This was taken from Dave Campbell's Texas Football
07/29/2009
By Dennis Hall/Texas Football
IRVING, Texas -- Texas Tech coach Mike Leach has this college football playoff stuff all figured out.
Ten regular season games.
A 64-team playoff that would last six weeks.
Every team is guaranteed 12 games, whether or not they make the postseason. Bowls would be factored into the mix.
The idea might seem outrageous to many – especially since many of those playoff games would be played around final exams -- but don’t try telling that to Leach.
“There ain’t nothing unique about anything I’m saying,” Leach said. “I’m the mainstream. This other system isn’t the main stream. ... Let’s have a 64-team playoff. The champion will play 16 games. I’m not off the mark here. Everybody else does it this way. Texas high school football championship, 16 games. Division II championship, 16 games. …
“If you played 16 games, it’d be a lot of fun. If academics is an issue, then they need to cut every sport but football because football is the least intrusive on academics. But I don’t think they should cut any of them because I don’t think they’re too intrusive. “
Leach started on this tangent at Wednesday’s Big 12 Media Days because he was asked about last year’s three-way tie in the South, which was solved by a tiebreaker that sent Oklahoma to the Big 12 championship game and ultimately to the BCS championship game.
Leach had no specific qualms with the tiebreaker because it was spelled out clearly beforehand in the Big 12 rules. He’d just rather see these matters decided on a football field.
And if there has to be a tiebreaker, Leach has an answer for that one, too.
“I think it ought to be based on graduation rates,” Leach joked, knowing his school’s graduation rate is higher than Texas’ or Oklahoma’s. “I think that’d be a fair, open-minded and progressive way to do it.”
LEACH: DON’T WORRY ABOUT PREDICTIONS
Many are predicting that Texas Tech will take a step back this year with the loss of star receiver Michael Crabtree and quarterback Graham Harrell. That would include Dave Campbell’s Texas Football magazine, which predicted the Red Raiders will win four fewer games than last year to finish at 7-5.
Leach isn’t worried much about preseason predictions. He pointed out that nobody had ever heard of Harrell or Crabtree a couple of years ago, just as few fans today know much about their replacements, quarterback Taylor Potts and receiver Detron Lewis.
Leach said he’s not worried about Tech’s offense. He said Potts is ready to go. There’s no individual receiver with Crabtree’s skills, but he said that overall the wide receiver group has more talent and depth than a year ago.

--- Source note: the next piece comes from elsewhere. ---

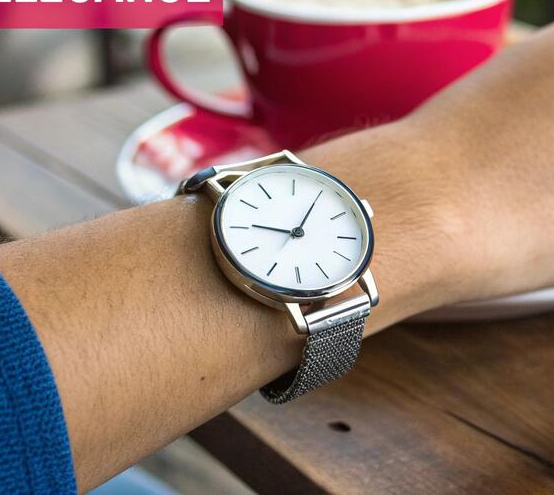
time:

“The only way a preseason poll is worth anything is if we’re going to cancel the season,” Leach said. “So until I get my memo that we’re going to cancel the season, I’m not going to worry about them.”
TECH’S CARTER DRAWS ATTENTION
Texas Tech lineman Brandon Carter found a way to draw the photographers’ attention Wednesday. He showed up with a Mohawk haircut and a big tattoo of a skull on the side of his head.
Add in his size (6-7, 340) and Carter presents quite an imposing presence. But he insists that’s not the point.
“It’s not to intimidate anybody,” he said. “It’s really to psyche myself out. I get all excited and get ready to go.”
Carter said he had as many as 26 body piercings in the past but has gotten rid of them over time, mostly because some were ripped out or lost while playing football.
Leach joked about Carter’s tattoos and piercings. Leach said if he had to get one, he’d get a piercing because he could always take it out if he decided he didn’t like it.
“I think he should either get a septum pierce, right in the nose, or maybe a cheek pierce,” Carter said. “I think it would help his look.”